Forse alla nostra cultura piace il giovane in balia di spinte emozionali incontrollate, di gesti euforici e disordinati, di comportamenti rambeschi. Ecco perché si scrive e si dice che i giovani consumatori di sostanze cannabiche hanno migliori capacità di instaurare rapporti sociali, hanno un maggior senso dell’avventura e si preoccupano maggiormente dei sentimenti degli altri. Sono bugie professionali che non possono essere sostenute se non si vuole confondere la maturità dell’«io» con la stupidità.
Qualcuno poi ha anche sostenuto che l’uso di marijuana e hashish facilita un concetto positivo di sé. Ipotecare una simile eresia equivale a sostenere la tesi che tutte le persone per evolvere e prendere coscienza del proprio «io» dovrebbero conoscere l’impiego di cannaboidi o di altre sostanze simili… Siamo veramente in una cultura demenziale. Si vuole a tutti i costi legittimare una devianza con tesi assurde.
Si cerca, inoltre, di sostenere che le sostanze cannabiche abbiano assunto, nella cultura giovanile, gli stessi significati psico-sociali che erano associati all’alcool nelle generazioni precedenti.
Di fronte a simili affermazioni pericolose, sarà bene precisare alcuni rischi derivanti dall’uso delle cannabis.
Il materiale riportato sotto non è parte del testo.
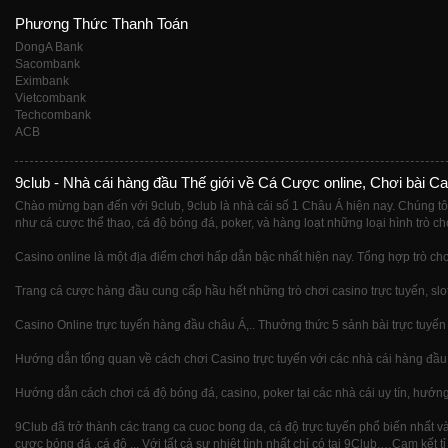
Phương Thức Thanh Toán
DongA Bank
Sacombank
Eximbank
Vietcombank
Techcombank
ACB
9club - Nhà cái hàng đầu Thế giới về Cá Cược online, Chơi bài Ca
Chào mừng bạn đến với 9club, 9club là nhà cái số 1 Châu Á hiện nay. Chúng tô
như cá cược thể thao, cá độ bóng đá, poker, và hàng loạt những loại hình trò ch
Casino online là một địa điểm chơi hấp dẫn bậc nhất hiện nay. Tổng hợp trò chơ
Trang cá cược hàng đầu cung cấp hầu hết những trò chơi casino trực tuyến, slot
Casino Online trực tuyến hàng đầu châu Á,.. Thưởng thức 5 sảnh bài trực tuyến
Hướng dẫn tổng quan về cách chơi Casino trực tuyến với các nhà cái hàng đầu t
Hướng dẫn cách chơi cá độ bóng đá, casino, poker tại các nhà cái uy tín, hướng d
9Club đã trở thành các trang ca cuoc bong da, cá độ trực tuyến phổ biến nhất 
cược bóng đá ,cá độ ... Với tất cả sự nhiệt tình nhất chỉ có tại 9Club,…Cam kết t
Prima di tutto, è bene ribadirlo che sono pochissimi gli sperimentatori delle sostanze cannabiche che riflettono una normale fase di esplorazione e di curiosità. I giovani sperimentatori, ben presto, diventano consumatori.
I consumatori abituali sono incapaci di investire energie in relazioni interpersonali significative o di trarne soddisfazione. Inoltre, la loro sfiducia, la loro ostilità e il loro isolamento emotivo impediscono che le relazioni ottenute sotto l’effetto della sostanza divengano realtà. Non sono in grado di investire le loro energie nella scuola, nel lavoro, o di impegnarle per il raggiungimento di obiettivi significativi. In altre parole, sono alienati «dall’amore e dal lavoro», da ciò che dà significato alla vita e permette di trarne soddisfazione. Parallelamente si sentono infelici e inadeguati con tutti e con tutto. Sentendosi infelici e incapaci, questi giovani rifiutano qualsiasi rapporto continuo e costruttivo e vivono in un “mondo-altro”, palesando reattività e aggressività verso una vita normale.
Dimostrano, quindi, incapacità nel controllare e regolare gli impulsi. Non c’è in loro interesse per i rapporti umani, vale a dire, non c’è rapporto con ciò che dà alla vita un senso di stabilità, uno scopo.
L’impulso del momento diventa per loro fondamentale, non viene però trasformato gradualmente e mediato da un sistema più ampio di valori e di obiettivi, perché il sistema psichico è alterato e quindi carente di funzionabilità elaborativa dei contenuti.
Nella mancanza e abbassamento delle capacità interiori, la pazienza e la tolleranza sono impossibili. Gli stessi sentimenti vengono “offuscati” in quanto la sostanza offre momentanee gratificazioni illusive di relazione, di contatto, di rapporto con gli altri.
Si hanno, inoltre, seri motivi (questo è grave) per ritenere che l’uso della cannabis procuri al consumatore disagi assai gravi, come la riattivazione di stati latenti schizofrenici. Sono ormai parecchi i casi accertati di giovani compromessi nella psiche in modo irreversibile per l’uso di tali sostanze.
Come si è visto, i danni che procurano queste sostanze stupefacenti dette “leggere” non sono affatto trascurabili o da nascondere. Non si capisce proprio perché si debba legalizzare l’uso che equivale a diffondere l’opinione che queste sostanze, tutto sommato, non sono poi così pericolose o che, addirittura, dovrebbero essere presentate come «ricostituente psichico».
La cultura dello “sballo”, già in atto tra i nostri giovani, non può trovare in una legge l’assenso e la normalizzazione.
Ha ragione lo psichiatra Vittorino Àndreoli nell’affermare che, siccome abbiamo fallito nella prevenzione della tossicodipendenza, ora tentiamo in tutti i modi di accettarla e che non esiste più l’attenzione verso la persona e i grandi ideali che deve conseguire.